Now starts the last one-third which jolts the reader wide awake. Suddenly we find Ma in a totally different mood – demanding to go to Pakistan to deliver a pouch of Chironjis to Hijras. Beti and Bade concede to her old-age whim and Beti accompanies her across Wagah border. The reader is caught off guard with stories within the story. For instance just before Ma crosses the Wagah border there is a delightful chapter in which authors and performers who wrote about the Partition appear at Wagah and all mayhem is let loose. At the end of the chaos the two national flags flutter around and end up on the ‘wrong’ side of the border.
Ma and Beti travel to her home in Lahore – Ma closes the eyes and touches the wall along the lane and opens them on the red stoop of her childhood home. She also stands by the drain where she used to pee as a child. She meets her neighbours and sees the remnants of familiar rooms. Through a series of stories we learn of the horrors of partition in which she is separated from her husband and family and crosses the Thar desert through a sandstorm holding the hands of an eleven year old Rosie.
From Lahore, Ma goes on to Sind where she meets the daughter of her childhood friend and finally she lands up in a Khyber prison, being interrogated by Pakistani officials. Beti, who starts out from Delhi slightly bemused at her octogenarian mother ends up nearly losing her mind in the prison. She does not understand why her old mother delivers lectures on the futility of borders, demands to see her husband Anwar and insists that Pakistan is her home. Unknown to Beti, Ma does meet Anwar who is now an invalid, the father of the very officer who was interrogating them.

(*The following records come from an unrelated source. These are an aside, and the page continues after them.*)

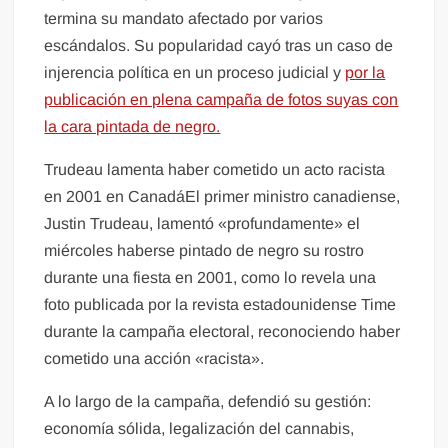
termina su mandato afectado por varios
escándalos. Su popularidad cayó tras un caso de
injerencia política en un proceso judicial y
por la
publicación en plena campaña de fotos suyas con
la cara pintada de negro.
Trudeau lamenta haber cometido un acto racista
en 2001 en CanadáEl primer ministro canadiense,
Justin Trudeau, lamentó «profundamente» el
miércoles haberse pintado de negro su rostro
durante una fiesta en 2001, como lo revela una
foto publicada por la revista estadounidense Time
durante la campaña electoral, reconociendo haber
cometido una acción «racista».
A lo largo de la campaña, defendió su gestión:
economía sólida, legalización del cannabis,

So in the end Tomb of Sand is a story about love – not just the love between Anwar and Chanda but many other types of loves too that defy definitions and boundaries. For instance the love between Ma and the mysterious Rosie, the love between the Pakistani Partridge and the Indian crow, and between the crow and Bade. It is also about death. Not just any death, but a magnificent death in which Ma falls flat on the back, facing the unbounded Khyber sky.
In the end Beti refuses to speak of her traumatic experiences in Pakistan – perhaps the trauma is too deep for words. Throughout the book Geetanjali Shree invokes non-human characters to bear witness to the inhuman violence, arrogance, stupidity and pain and also the ultimate triumph of the spirit that makes it worthwhile. This is why the presence and the voices of the door, the threshold, the crow, the tree, the road, the butterflies, the river and so many others are crucial. And the most important witness is borne by the silent statue of Buddha, barely five inches tall, two thousand years old and with a heart of stone.